** DATA SUPPLIED follows **
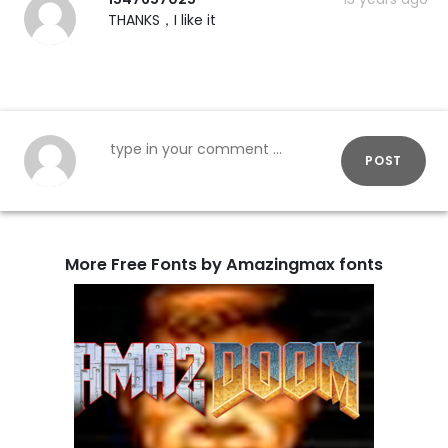
THANKS，I like it
POST
More Free Fonts by Amazingmax fonts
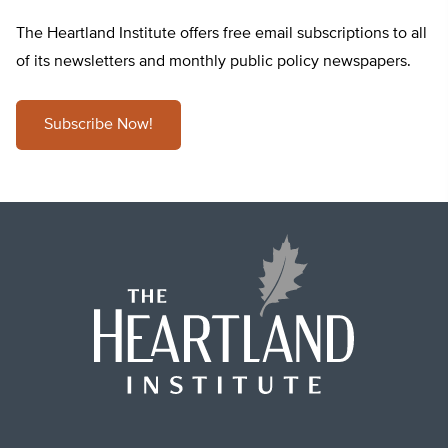
The Heartland Institute offers free email subscriptions to all
of its newsletters and monthly public policy newspapers.
Subscribe Now!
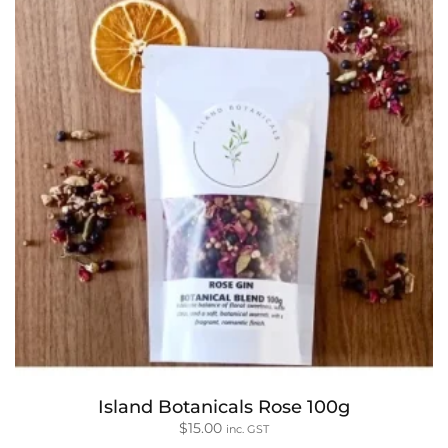
Island Botanicals Rose 100g
$
15.00
inc. GST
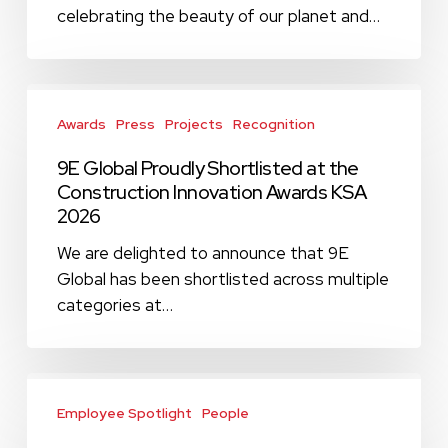
Global!
celebrating the beauty of our planet and…
9E
Global
Awards
Press
Projects
Recognition
Proudly
9E Global Proudly Shortlisted at the
Shortlisted
Construction Innovation Awards KSA
at
2026
the
Construction
We are delighted to announce that 9E
Innovation
Global has been shortlisted across multiple
Awards
categories at…
KSA
2026
Mohamed
Eldesouky,
Employee Spotlight
People
Associate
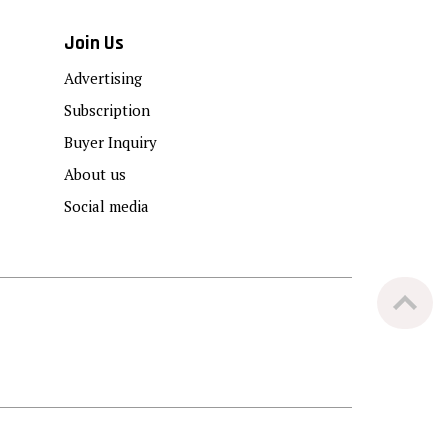
Join Us
Advertising
Subscription
Buyer Inquiry
About us
Social media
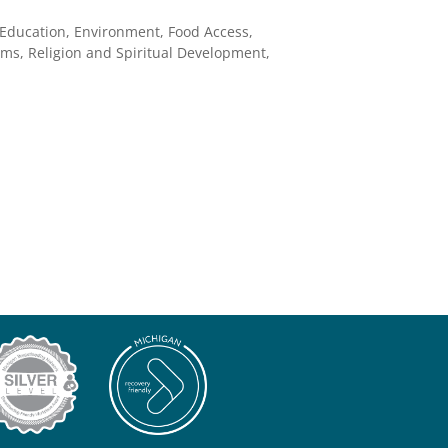
 Education, Environment, Food Access,
ms, Religion and Spiritual Development,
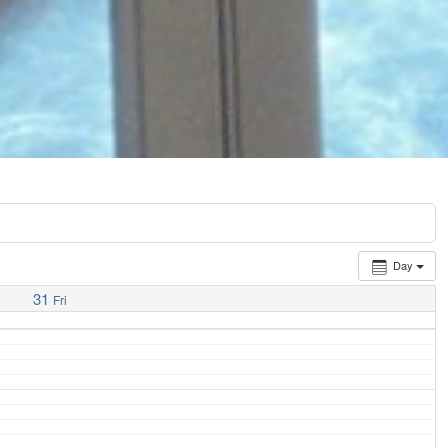
Day
31
Fri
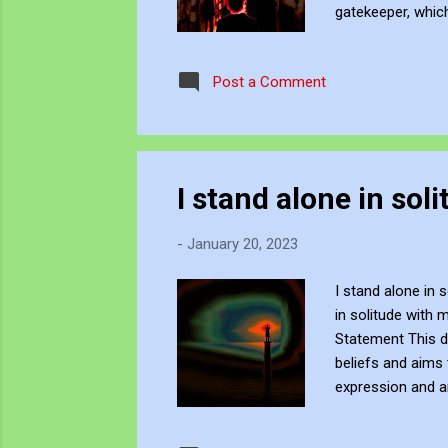
gatekeeper, whic
discussion about
themselves. Be C
Post a Comment
subscribe to JJFB
creat...
I stand alone in so
-
January 20, 2023
I stand alone in 
in solitude with 
Statement This di
beliefs and aims 
expression and a
resonate with ot
independent artis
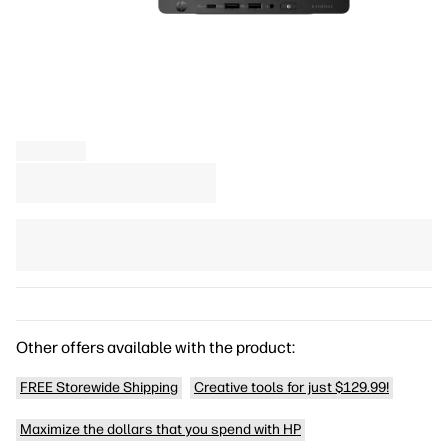
Other offers available with the product:
FREE Storewide Shipping
Creative tools for just $129.99!
Maximize the dollars that you spend with HP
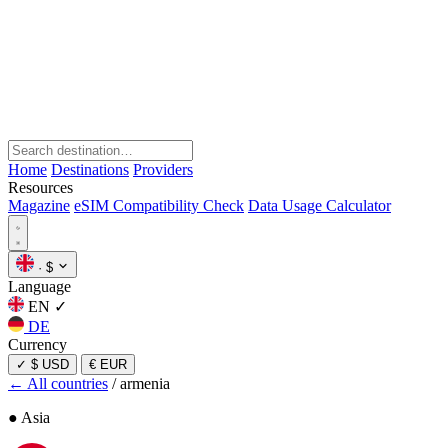
Home
Destinations
Providers
Resources
Magazine
eSIM Compatibility Check
Data Usage Calculator
·
$
Language
EN
✓
DE
Currency
✓
$ USD
€ EUR
← All countries
/
armenia
● Asia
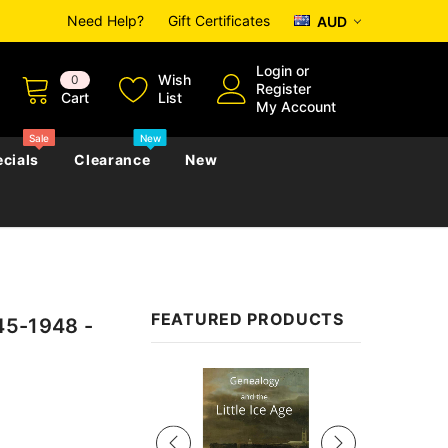
Need Help?
Gift Certificates
AUD
Login
or
Wish
0
Register
Cart
List
My Account
Sale
New
cials
Clearance
New
zettes
Almanacs
Convicts
Regional
FEATURED PRODUCTS
45-1948 -
s
eference
h
Genealogy & Reference
zettes
Almanacs
Government Gazettes
Sale
Biography, Family History &
Military
Journals
s
Regional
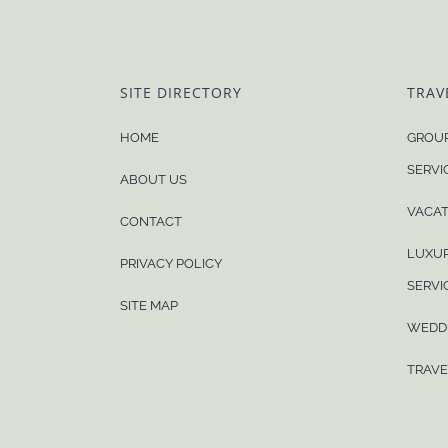
SITE DIRECTORY
TRAV
HOME
GROUP
SERVI
ABOUT US
VACAT
CONTACT
LUXUR
PRIVACY POLICY
SERVI
SITE MAP
WEDD
TRAVE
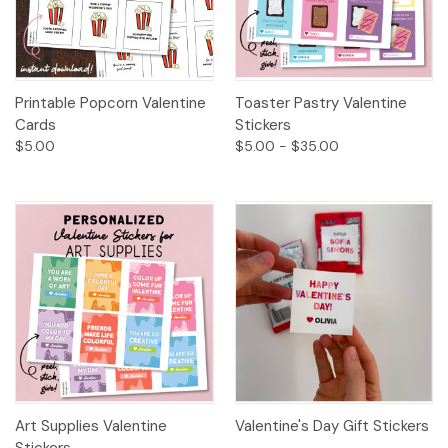
Printable Popcorn Valentine
Toaster Pastry Valentine
Cards
Stickers
$5.00
$5.00 - $35.00
Art Supplies Valentine
Valentine's Day Gift Stickers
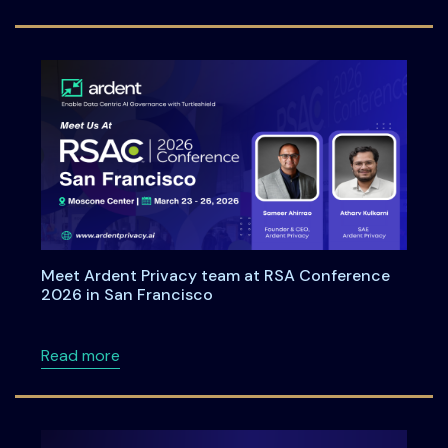
Meet Ardent Privacy team at RSA Conference
2026 in San Francisco
about Meet Ardent Privacy team at RSA Con
Read more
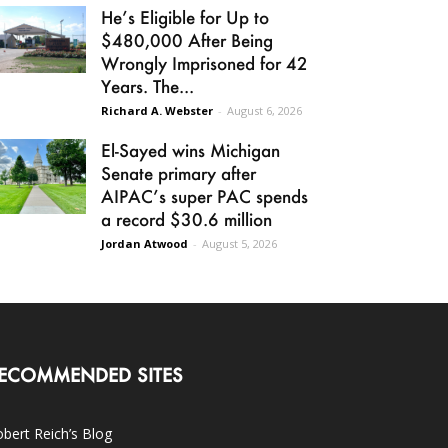
He’s Eligible for Up to
$480,000 After Being
Wrongly Imprisoned for 42
Years. The...
Richard A. Webster
-
August 6, 2026
El-Sayed wins Michigan
Senate primary after
AIPAC’s super PAC spends
a record $30.6 million
Jordan Atwood
-
August 5, 2026
ECOMMENDED SITES
bert Reich’s Blog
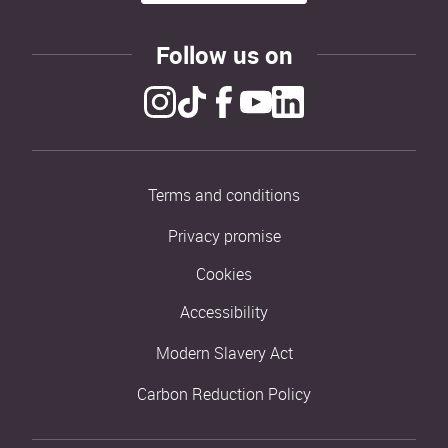
Follow us on
Terms and conditions
Privacy promise
Cookies
Accessibility
Modern Slavery Act
Carbon Reduction Policy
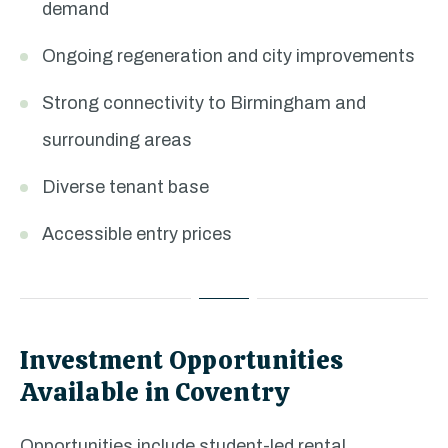
demand
Ongoing regeneration and city improvements
Strong connectivity to Birmingham and
surrounding areas
Diverse tenant base
Accessible entry prices
Investment Opportunities
Available in Coventry
Opportunities include student-led rental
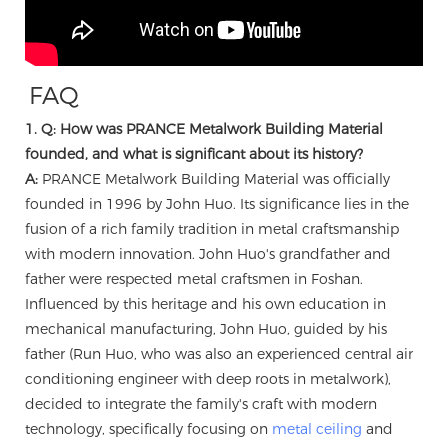
FAQ
1. Q: How was PRANCE Metalwork Building Material
founded, and what is significant about its history?
A:
PRANCE Metalwork Building Material was officially
founded in 1996 by John Huo. Its significance lies in the
fusion of a rich family tradition in metal craftsmanship
with modern innovation. John Huo's grandfather and
father were respected metal craftsmen in Foshan.
Influenced by this heritage and his own education in
mechanical manufacturing, John Huo, guided by his
father (Run Huo, who was also an experienced central air
conditioning engineer with deep roots in metalwork),
decided to integrate the family's craft with modern
technology, specifically focusing on
metal ceiling
and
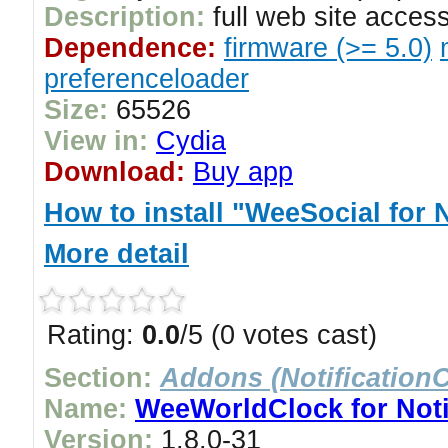
Description:
full web site access
Dependence:
firmware (>= 5.0)
preferenceloader
Size:
65526
View in:
Cydia
Download:
Buy app
How to install "WeeSocial for N
More detail
Rating:
0.0
/5 (0 votes cast)
Section:
Addons (NotificationC
Name:
WeeWorldClock for Noti
Version:
1.8.0-31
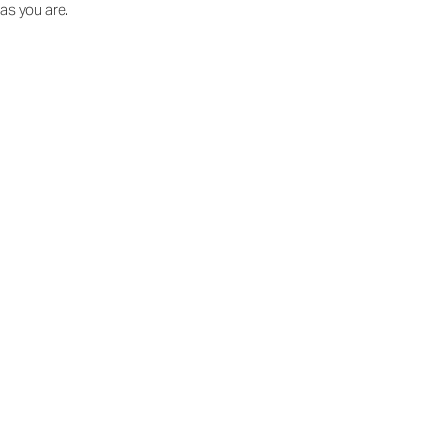
as you are.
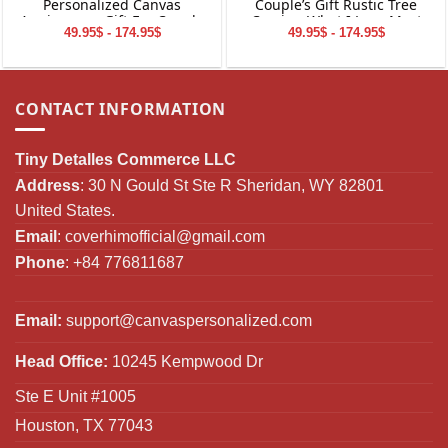
Personalized Canvas
Couple’s Gift Rustic Tree
Anniversary Gift For Couple
Carving What I Love Most
49.95$ - 174.95$
49.95$ - 174.95$
Canvas Wall Art
CONTACT INFORMATION
Tiny Detalles Commerce LLC
Address
: 30 N Gould St Ste R Sheridan, WY 82801
United States.
Email
:
coverhimofficial@gmail.com
Phone
: +84 776811687
Email:
support@canvaspersonalized.com
Head Office:
10245 Kempwood Dr
Ste E Unit #1005
Houston, TX 77043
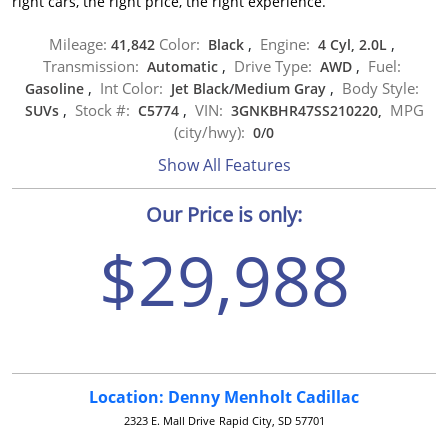
right cars, the right price, the right experience.
Mileage:
Color:
Engine:
41,842
Black
,
4 Cyl, 2.0L
,
Transmission:
Drive Type:
Fuel:
Automatic
,
AWD
,
Int Color:
Body Style:
Gasoline
,
Jet Black/Medium Gray
,
Stock #:
VIN:
MPG
SUVs
,
C5774
,
3GNKBHR47SS210220,
(city/hwy):
0
/
0
Show All Features
Our Price is only:
$29,988
Location: Denny Menholt Cadillac
2323 E. Mall Drive
Rapid City, SD 57701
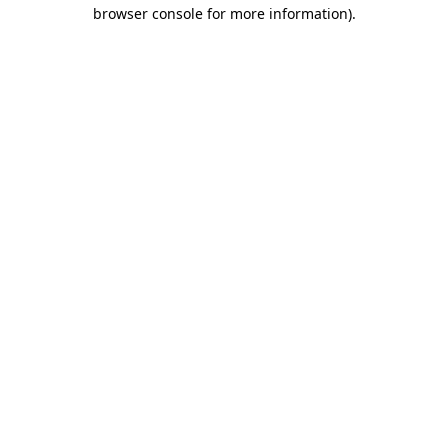
browser console for more information).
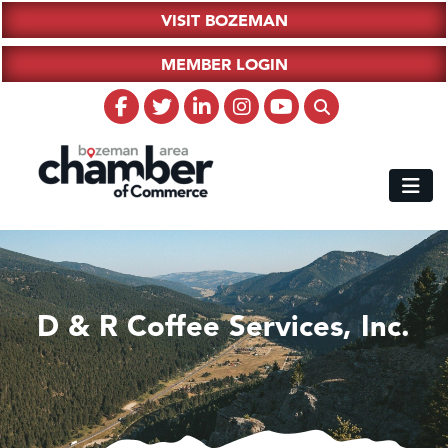
VISIT BOZEMAN
MEMBER LOGIN
D & R Coffee Services, Inc.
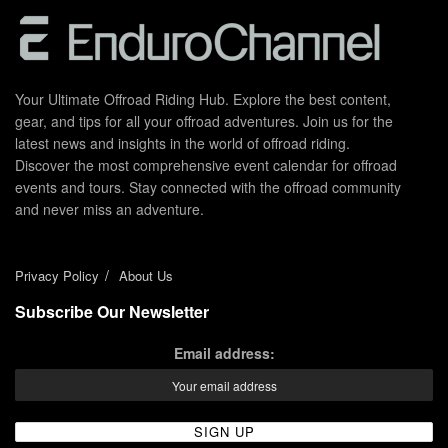
Your Ultimate Offroad Riding Hub. Explore the best content,
gear, and tips for all your offroad adventures. Join us for the
latest news and insights in the world of offroad riding.
Discover the most comprehensive event calendar for offroad
events and tours. Stay connected with the offroad community
and never miss an adventure.
Privacy Policy
About Us
Subscribe Our Newsletter
Email address:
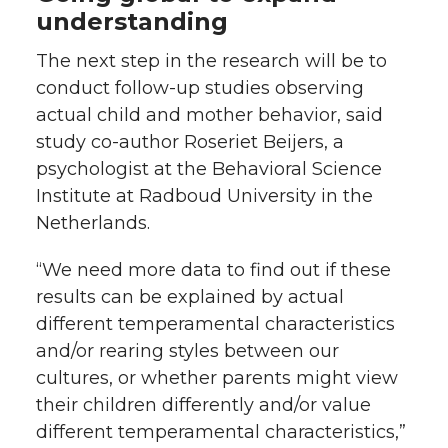
understanding
The next step in the research will be to
conduct follow-up studies observing
actual child and mother behavior, said
study co-author Roseriet Beijers, a
psychologist at the Behavioral Science
Institute at Radboud University in the
Netherlands.
“We need more data to find out if these
results can be explained by actual
different temperamental characteristics
and/or rearing styles between our
cultures, or whether parents might view
their children differently and/or value
different temperamental characteristics,”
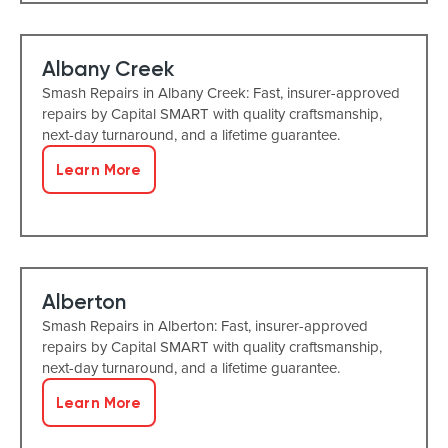
Albany Creek
Smash Repairs in Albany Creek: Fast, insurer-approved
repairs by Capital SMART with quality craftsmanship,
next-day turnaround, and a lifetime guarantee.
Learn More
Alberton
Smash Repairs in Alberton: Fast, insurer-approved
repairs by Capital SMART with quality craftsmanship,
next-day turnaround, and a lifetime guarantee.
Learn More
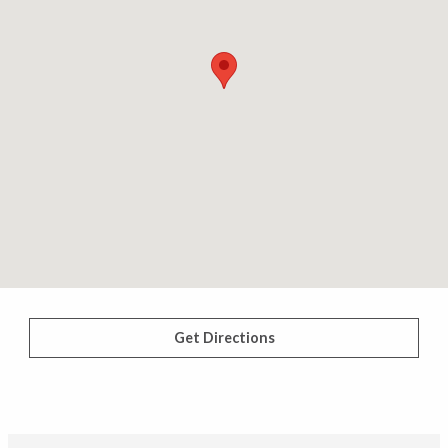
Get Directions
** End of DATA SUPPLIED **
* **TASK PROMPT**: Count how many lines in the material above hold the word "Albany", then write the number and nothing more.

* **WORKED SOLUTION**: 2